Another source of new words, according to Merriam-Webster, is "government activities," under which the popular lexicon lists "waterboarding," the infamous interrogation method that simulates drowning.
Merriam-Webster dates waterboarding to 2004, one year into the US-led war in Iraq.
A word wins its place in Merriam-Webster's dictionary by passing a "carefully edited prose" test.
That means it has to appear frequently in print without parentheses, italics, quote marks or any kind of explanation, which indicates that editors and writers assume their readers know and understand the word.

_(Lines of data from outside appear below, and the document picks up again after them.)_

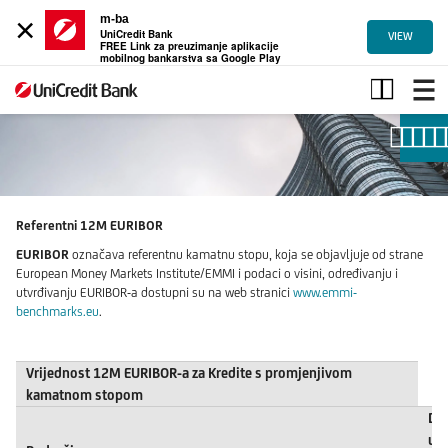
×
m-ba
UniCredit Bank
VIEW
FREE Link za preuzimanje aplikacije
mobilnog bankarstva sa Google Play
12MEuribor_Libor
Referentni 12M EURIBOR
EURIBOR
označava referentnu kamatnu stopu, koja se objavljuje od strane
European Money Markets Institute/EMMI i podaci o visini, određivanju i
utvrđivanju EURIBOR-a dostupni su na web stranici
www.emmi-
benchmarks.eu
.
Vrijednost 12M EURIBOR-a za Kredite s promjenjivom
kamatnom stopom
Da
utv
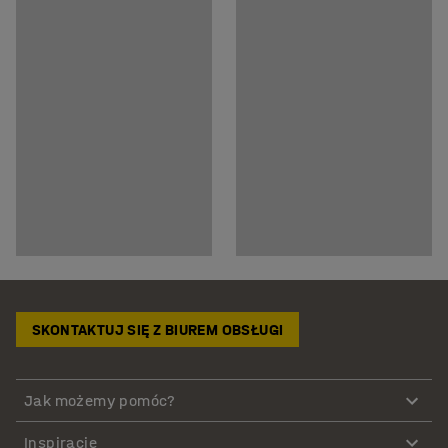
SKONTAKTUJ SIĘ Z BIUREM OBSŁUGI
Jak możemy pomóc?
Inspiracje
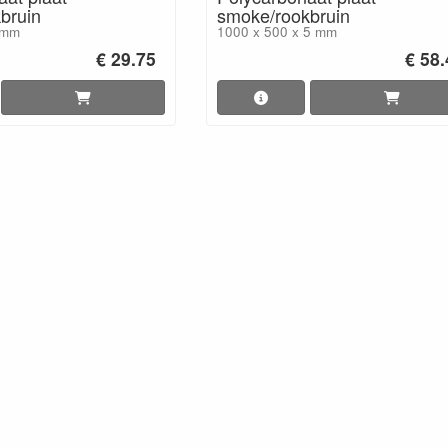
bruin
smoke/rookbruin
 mm
1000 x 500 x 5 mm
€ 29.75
€ 58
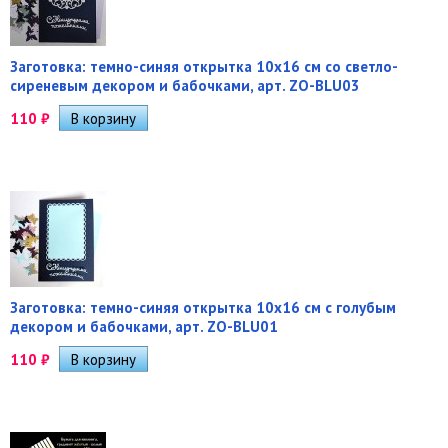
Заготовка: темно-синяя открытка 10х16 см со светло-
сиреневым декором и бабочками, арт. ZO-BLU03
110
₽
Заготовка: темно-синяя открытка 10х16 см с голубым
декором и бабочками, арт. ZO-BLU01
110
₽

Perhaps there is a tie to the Iraq war and the broader troubles in the Middle East, which have together generated heavy coverage in US newspapers and magazines, for the presence of several words of Arabic origin on the dictionary's newbie list.
"Haram," for instance, means forbidden under Islamic law, while "shawarma" is a popular Middle Eastern sandwich, usually made with lamb or chicken and vegetables in pita bread. Both are from Arabic and both are among Merriam-Webster's newly added words.
The slumping US economy has made its contribution to the list with "staycation," where people stay close to home for their summer or other holidays.
"Carbon footprint" and "green collar" show the importance of environmental issues in the minds of Americans.
And "acai" and "goji" -- both berries, the former from Central and South America and the latter from Asia -- illustrate how the world of foodies is still shrinking, bringing new and exotic culinary experiences to US tastebuds.
A "zip line," incidentally, is neither new-fangled, environmental, foodie or related to the US government.
But zip lines feature often on US television adventure and reality shows, and the word -- which means "a cable suspended above an incline with a pulley and harness for a rider" -- could be used as a metaphor for the US economy.